Building the Normalization Pipeline
Here’s the full pipeline — an OddsNormalizer class that accepts raw odds from multiple sources and outputs a clean, unified structure.
import pandas as pd
from datetime import datetime, timezone
from typing import Optional
class OddsNormalizer:
def __init__(self):
self.converter = OddsConverter()
self.records = []
def ingest(self, raw_data: list[dict], source: str, odds_format: str = "american"):
for event in raw_data:
sport = event.get("sport", "unknown")
home = normalize_team(event["home_team"], sport)
away = normalize_team(event["away_team"], sport)

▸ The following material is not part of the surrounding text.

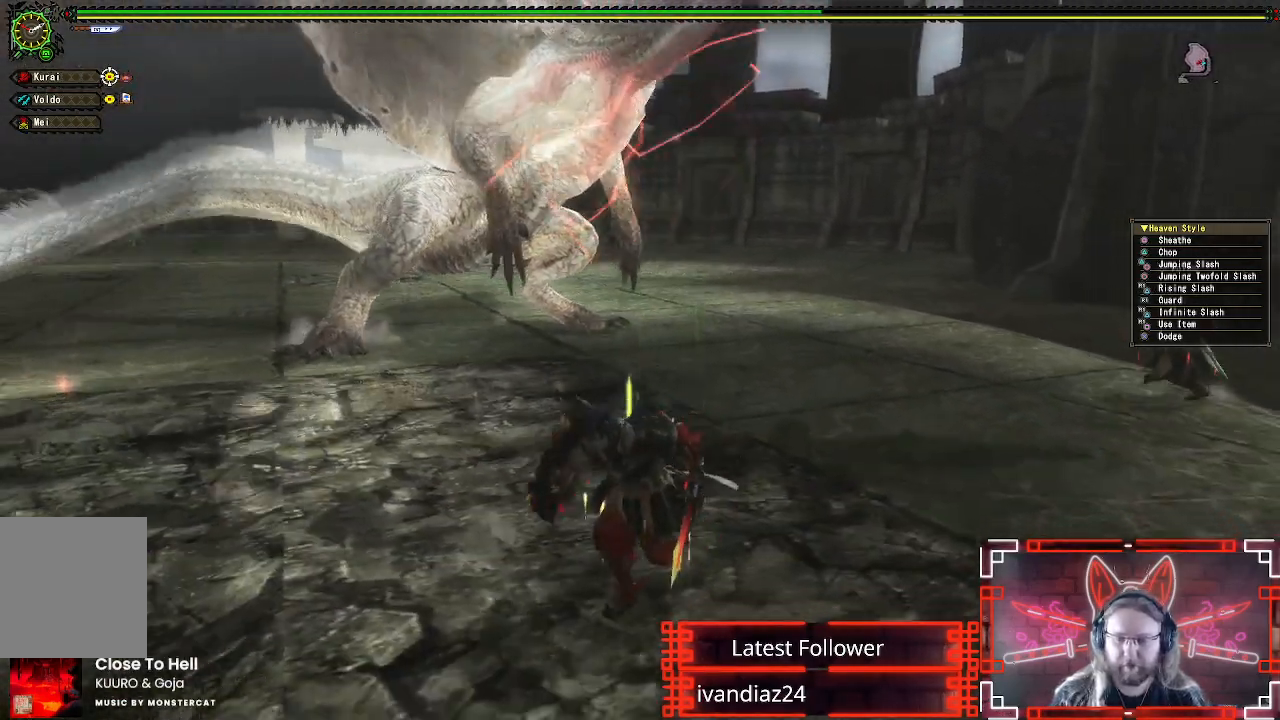
{"buttons": [], "left_stick": "down-left", "right_stick": "center", "events": []}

timestamp = to_utc(event["last_update"])
stale = is_stale(timestamp, source)
for market in event.get("markets", []):
market_type = MARKET_TYPE_MAP.get(
market["type"].lower(), market["type"].lower()
)
for outcome in market.get("outcomes", []):
prob = self._convert(outcome["price"], odds_format)
self.records.append({
"sport": sport,
"home": home,
"away": away,
"market_type": market_type,
"outcome_name": outcome["name"],
"outcome_point": outcome.get("point"),
"implied_prob": prob,
"raw_price": outcome["price"],
"source": source,
"timestamp": timestamp,
"stale": stale,
})
def _convert(self, price, fmt: str) -> Optional[float]:
try:
if fmt == "american":
return self.converter.american_to_prob(int(price))
elif fmt == "decimal":
return self.converter.decimal_to_prob(float(price))
return None
except (ValueError, ZeroDivisionError):
return None
def to_dataframe(self) -> pd.DataFrame:
df = pd.DataFrame(self.records)
if df.empty:
return df
df["event_key"] = df["sport"] + "|" + df["home"] + "|" + df["away"]
return df.sort_values(["event_key", "market_type", "timestamp"])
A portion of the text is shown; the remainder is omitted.